Баркер покраснел, как рак, однако же продолжал всматриваться в даль.
— Осел, и больше ты никто, — сказал Ламберт. — Ну, почему ты не можешь, как люди? Насмеши толком или придержи язык. Когда клоун в дурацкой пантомиме садится на свою шляпу — и то куда смешнее.
Квин пристально поглядел на него. Они взошли на гребень холма, и ветер посвистывал в ушах.

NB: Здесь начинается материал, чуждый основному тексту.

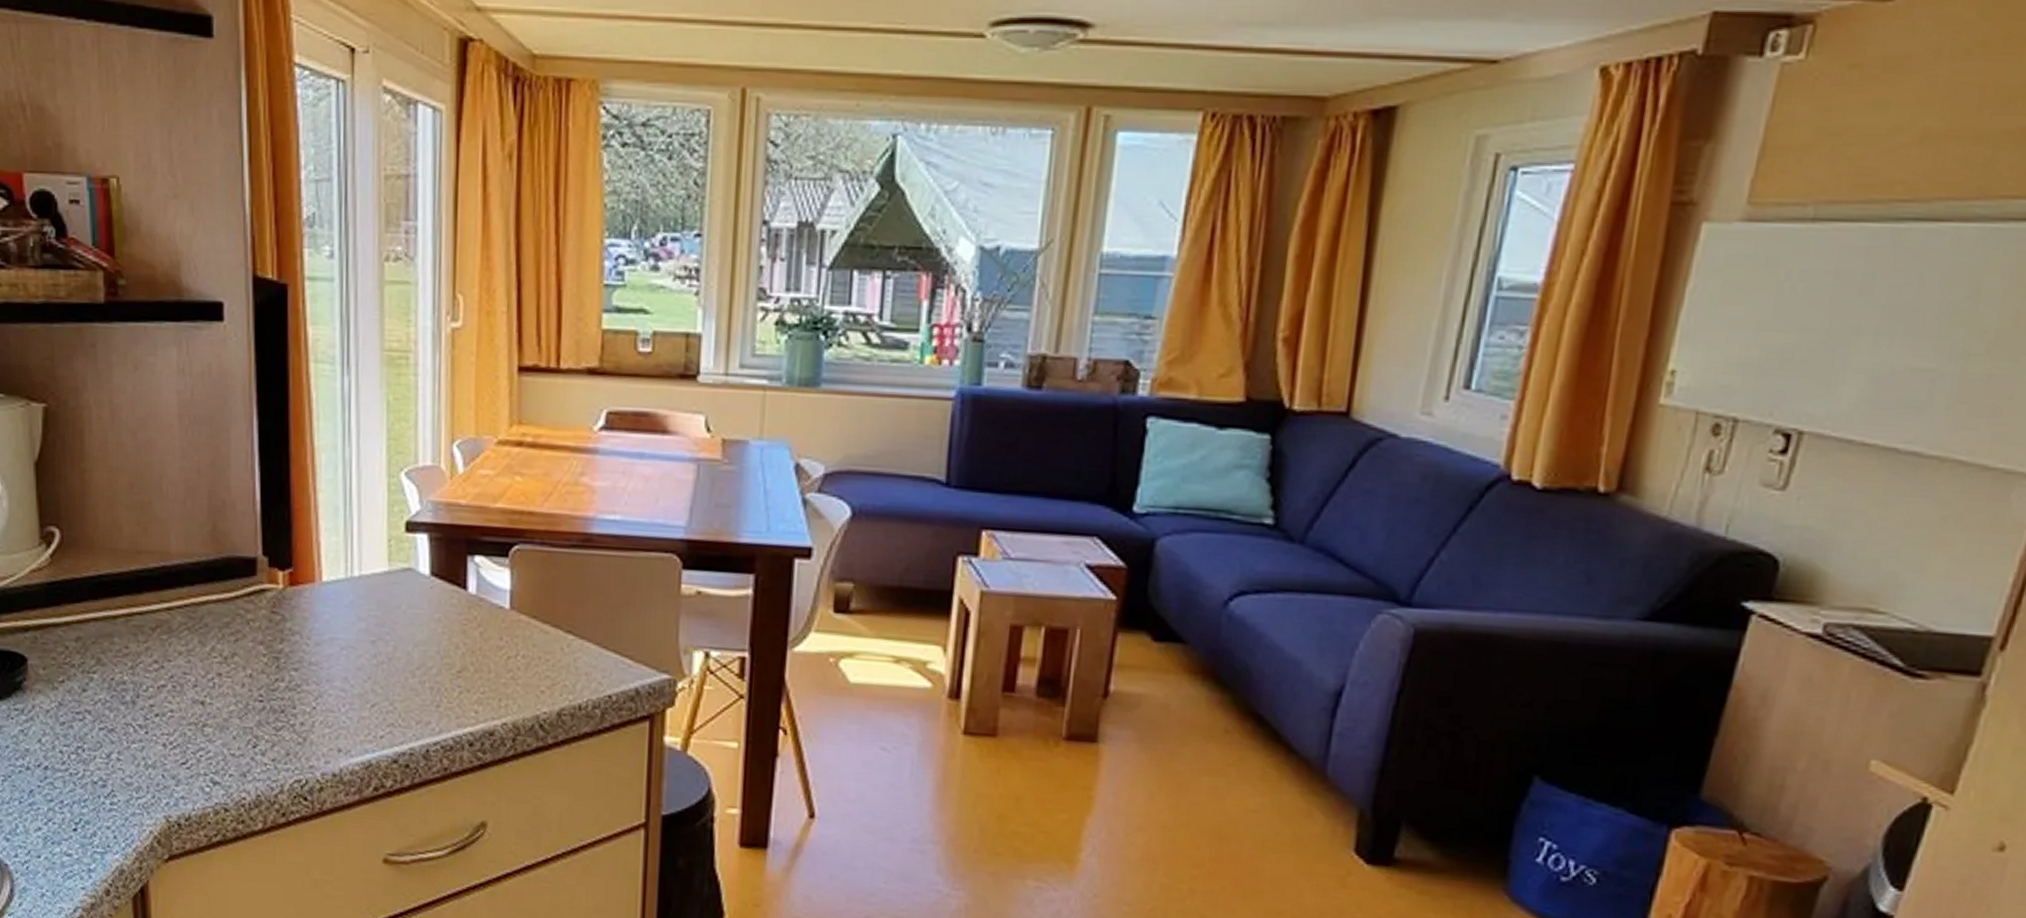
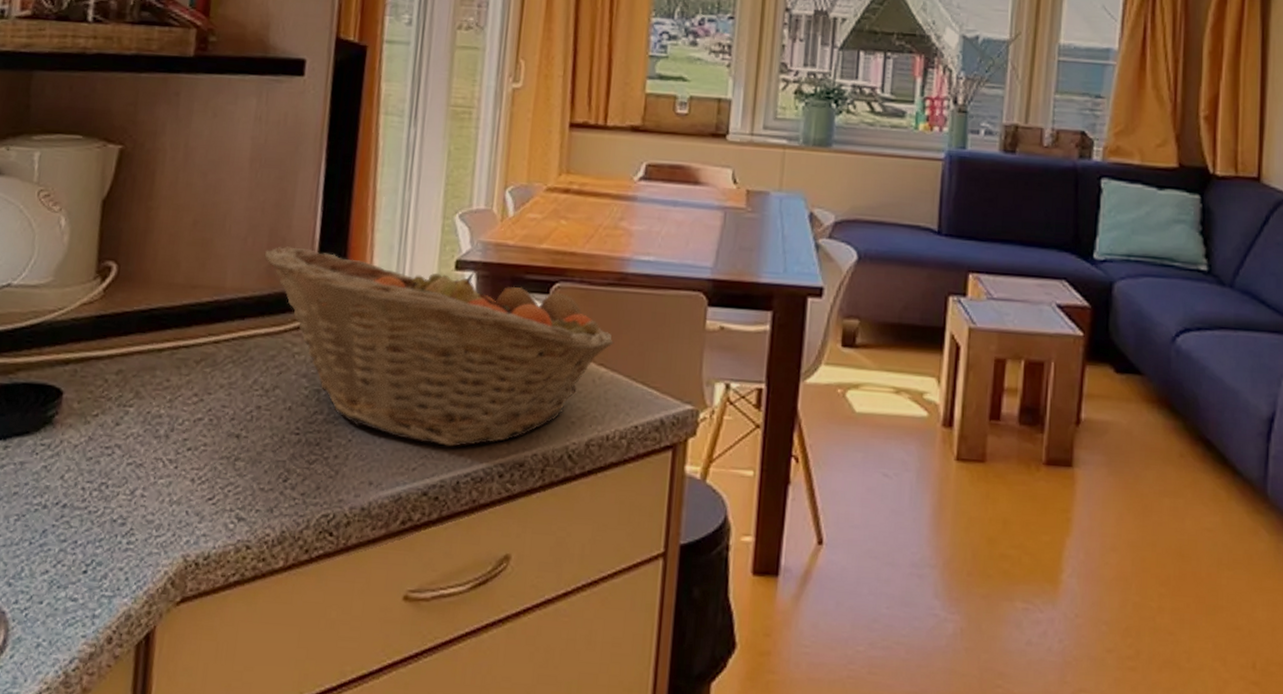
fruit basket: none [207,509,582,716] -> present [265,246,615,447]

— Ламберт, — сказал Оберон, — ты большой человек, ты достойный муж, хотя, глядя на тебя, чтоб мне треснуть, этого не подумаешь. Мало того. Ты — великий революционер, ты — избавитель мира, и я надеюсь узреть твой мраморный бюст промежду Лютером и Дантоном, желательно, как нынче, со шляпой набекрень. Восходя на эту гору, я сказал, что новый юмор — последняя из человеческих религий. Ты же объявил его последним из предрассудков. Однако позволь тебя круто предостеречь. Будь осторожнее, предлагая мне выкинуть что-нибудь outre,[22] в подражание, скажем, клоуну, сесть, положим, на свою шляпу. Ибо я из тех людей, которым душу не тешит ничего, кроме дурачества. И за такую выходку я с тебя и двух пенсов не возьму.